Renaissance Girl said...

I hear you, John. I've always felt like I got passed by on the musical talent front. I mean, I can get by on a number of instruments, especially if there are a LOT of other people playing, but I've never been able to get my hands to do what I hear in my head. You should totally take lessons in something: and when you get burnt out, just imagine the babe-hordes and fire yourself back up.

Anonymous said...

So I do have musical ability, but it's pretty mediocre. I actually can play the harmonica, and saxophone pretty well, and I've heard that one of those is desirable. Although, I didn't pick those up for the purpose of becoming babe-worthy. I also play electric bass a bit, which is the "ugly friend" of the rock band world. Unless of course you are Sting. I've been told I have a nice singing voice, but it's not anything that's going to create a rain of underwear on a stage.

It's like I can see the light at the end of the tunnel, but I'm not sure if it's the proverbial wall of groupies with their lighters and cell phones, or a train.

So what's worse, no musical ability or mediocre musical ability?

John said...

brian, don't forget Flea (Red Hot Chilli Peppers) as a killer bass player. i bet he gets his share of babe-age.

as far as whether mediocre talent is better than no talent at all? 'tis better to have loved and lost then never to have loved at all!

holding up a cell phone just isn't the same as a lighter, is it?!!

The Smoking Monkey from Stuckeys said...

Your lack of musical ability is directly attributable to your having offended the music gods in high schoool by repeatedly referring to those who didn't puss-out after 6th grade as "bad fags."

Band dudes, like me and Russ, used to score tons of hot babes at summer band camp. Like, you know, Hollie and others like her. Never saw any flute players use it as a sort of insertion, however, ala American Pie.

Come to think of it, in that same "American Pie" vein, you, Jonno, are a band-fag, but just never had the talent to stay in the band.

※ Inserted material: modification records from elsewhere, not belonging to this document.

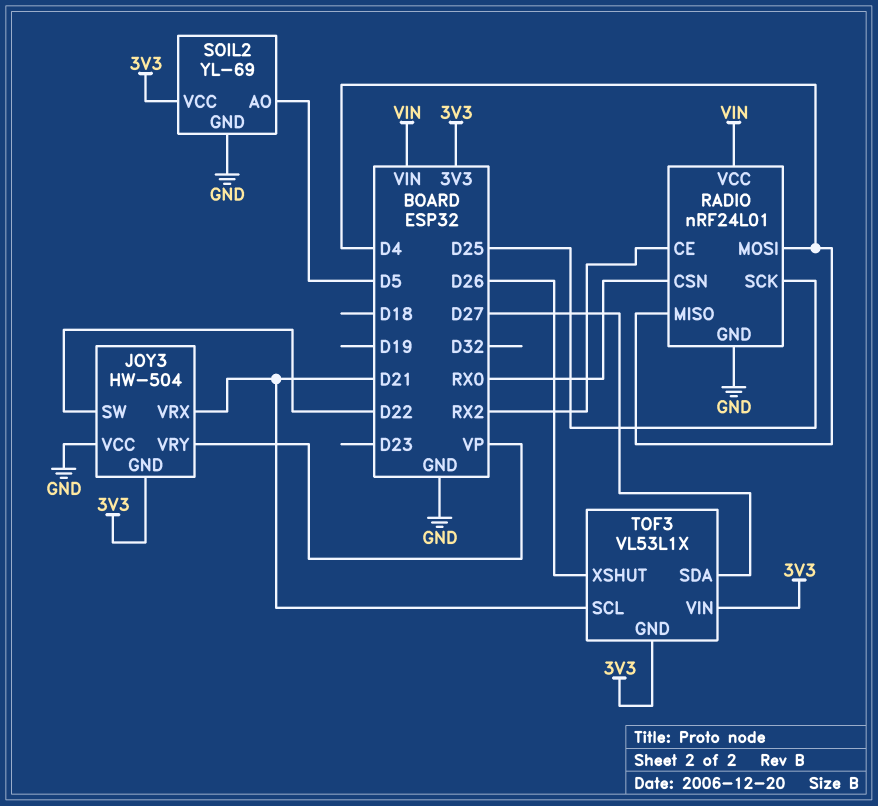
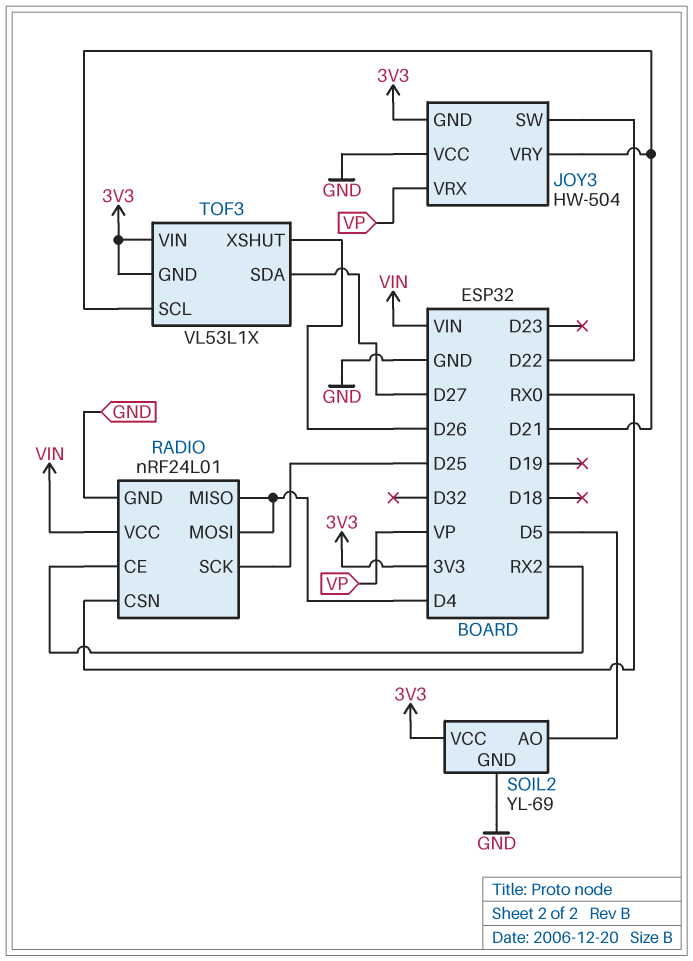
JOY3 pin VRX: D21 -> VP
JOY3 pin VRY: VP -> D21

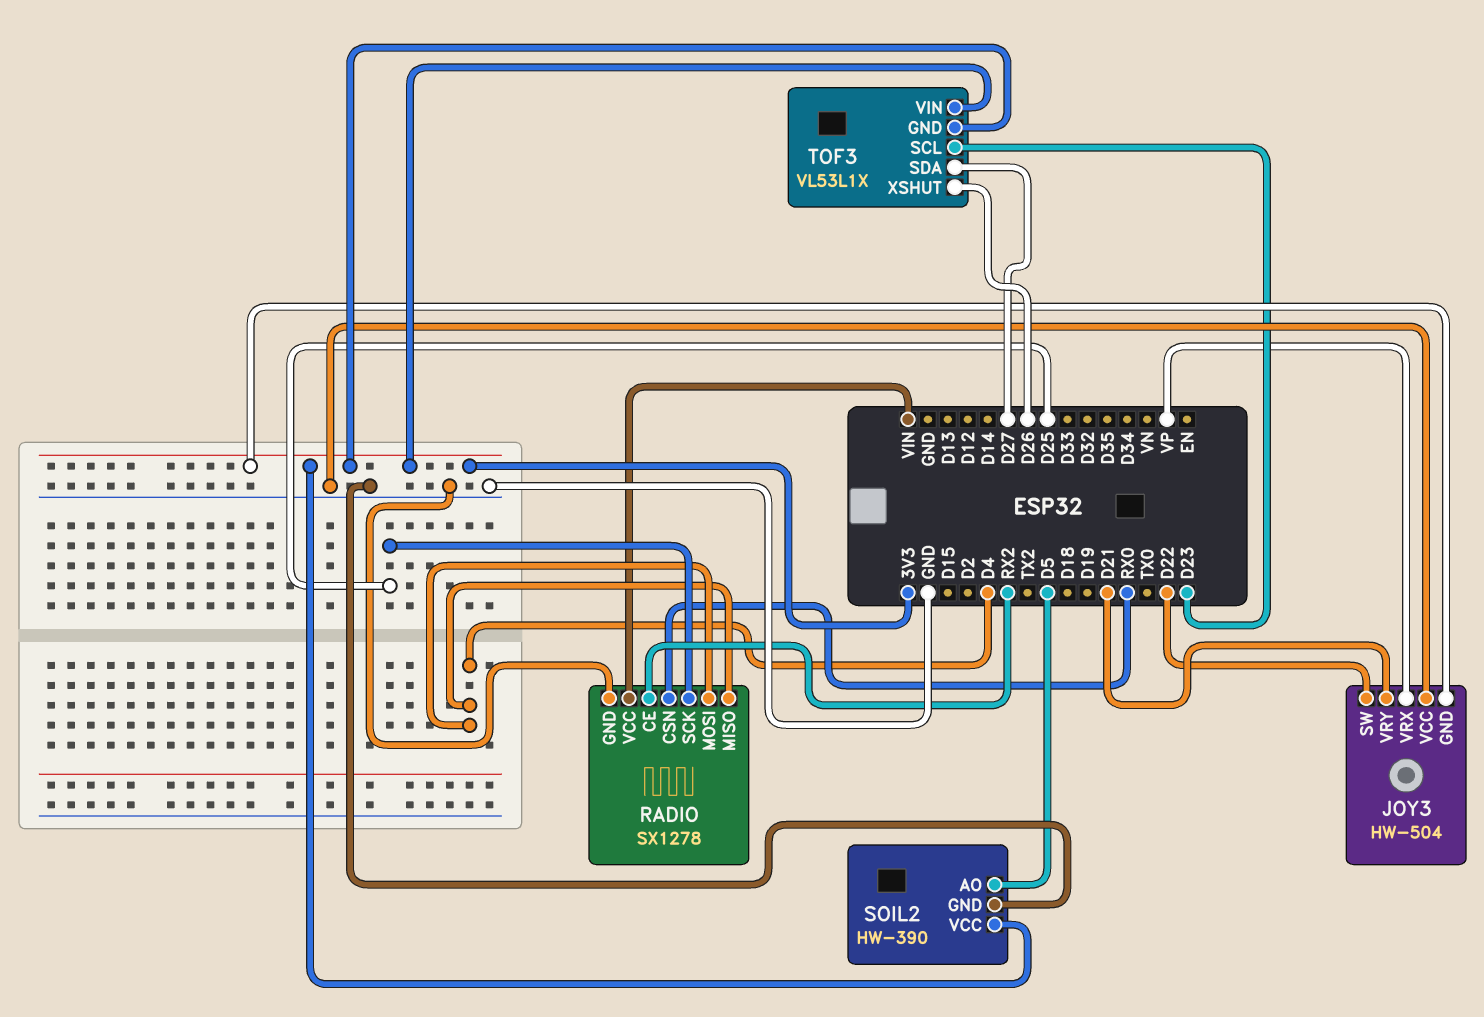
RADIO: nRF24L01 -> SX1278
SOIL2: YL-69 -> HW-390
TOF3 pin SCL: D21 -> D23

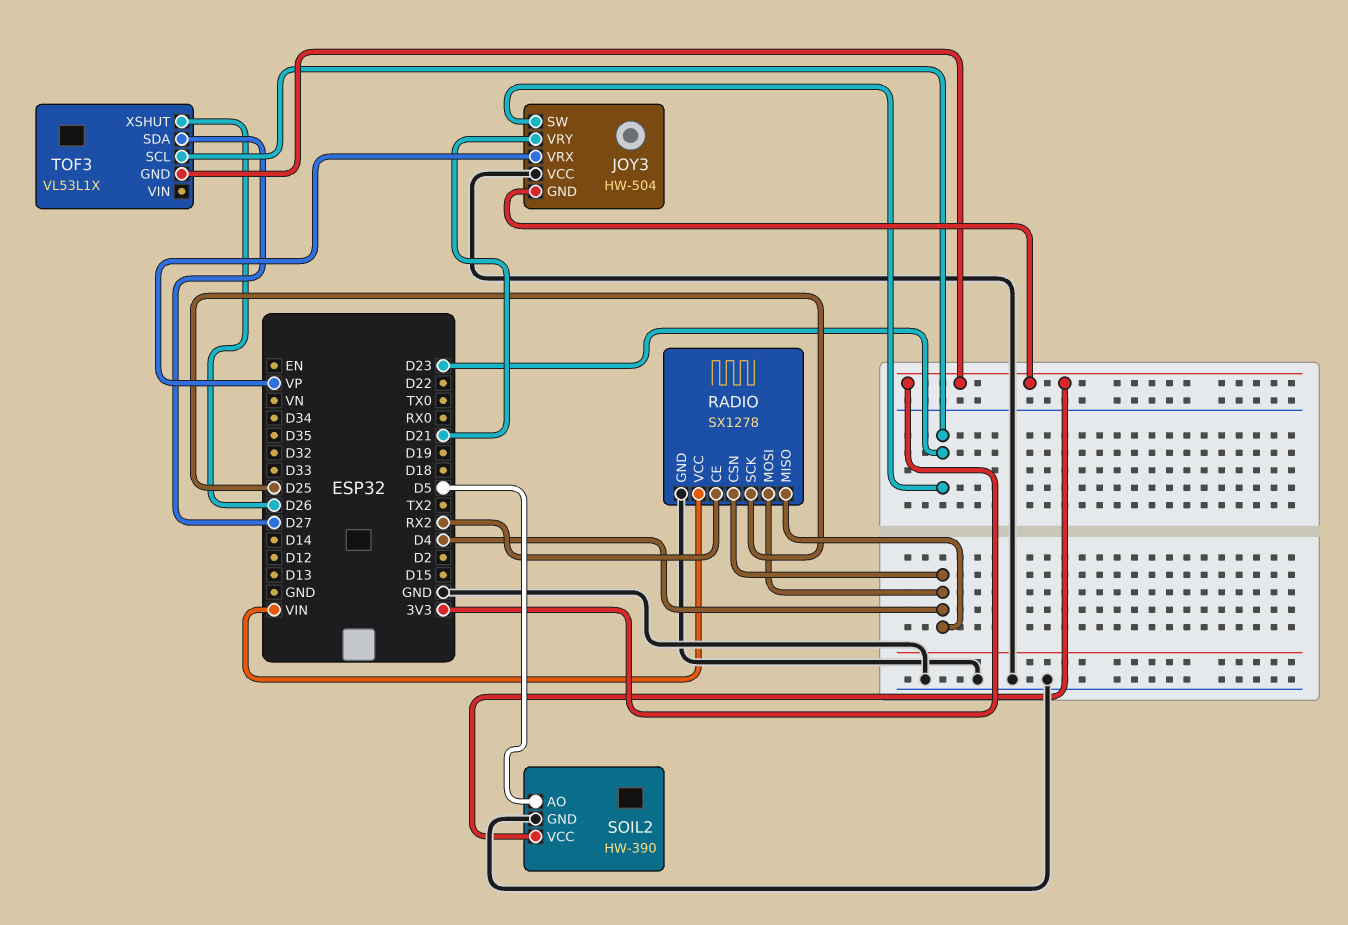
JOY3 pin SW: D22 -> D23
RADIO pin CSN: RX0 -> D4
TOF3 pin VIN: 3V3 -> none

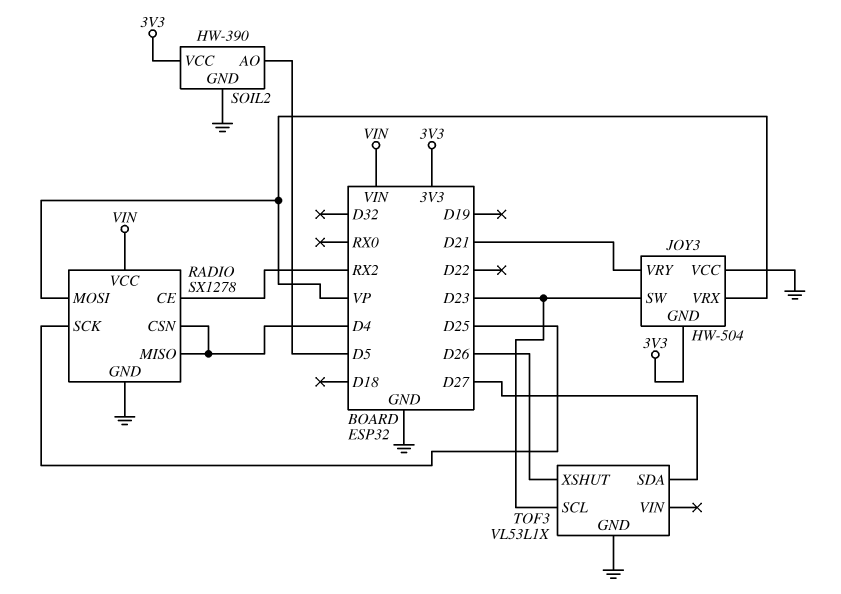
RADIO pin MOSI: D4 -> VP
TOF3 pin GND: 3V3 -> GND

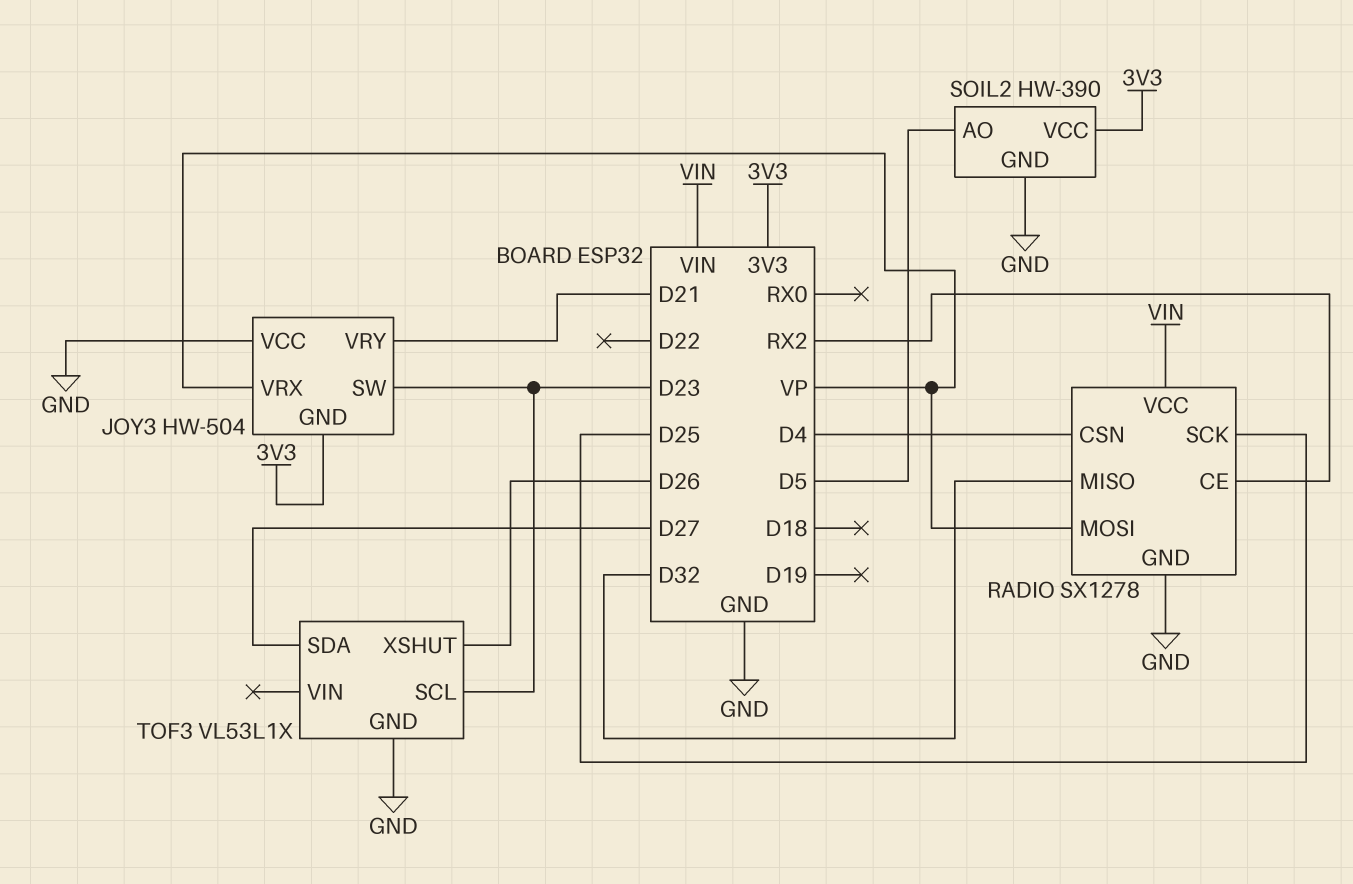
RADIO pin MISO: D4 -> D32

Dr. Kenneth Noisewater said...

I'm a frustrated rock star too. I can air guitar like a mofo, but my real guitar playing is sucky. I can strum away, but I can't change from one chord to the next. Frustrating . . .

Curly Glamour Girlie said...

Don't you fret. I'm a (pseudo) professional musician (hey, I get paid for it - the IRS sees me as such) and I still rue that I:

a) Didn't major in music in college
b) Never took piano
c) Didn't practice more as a kid

So, even those of us who do have "talent" still have musical regrets.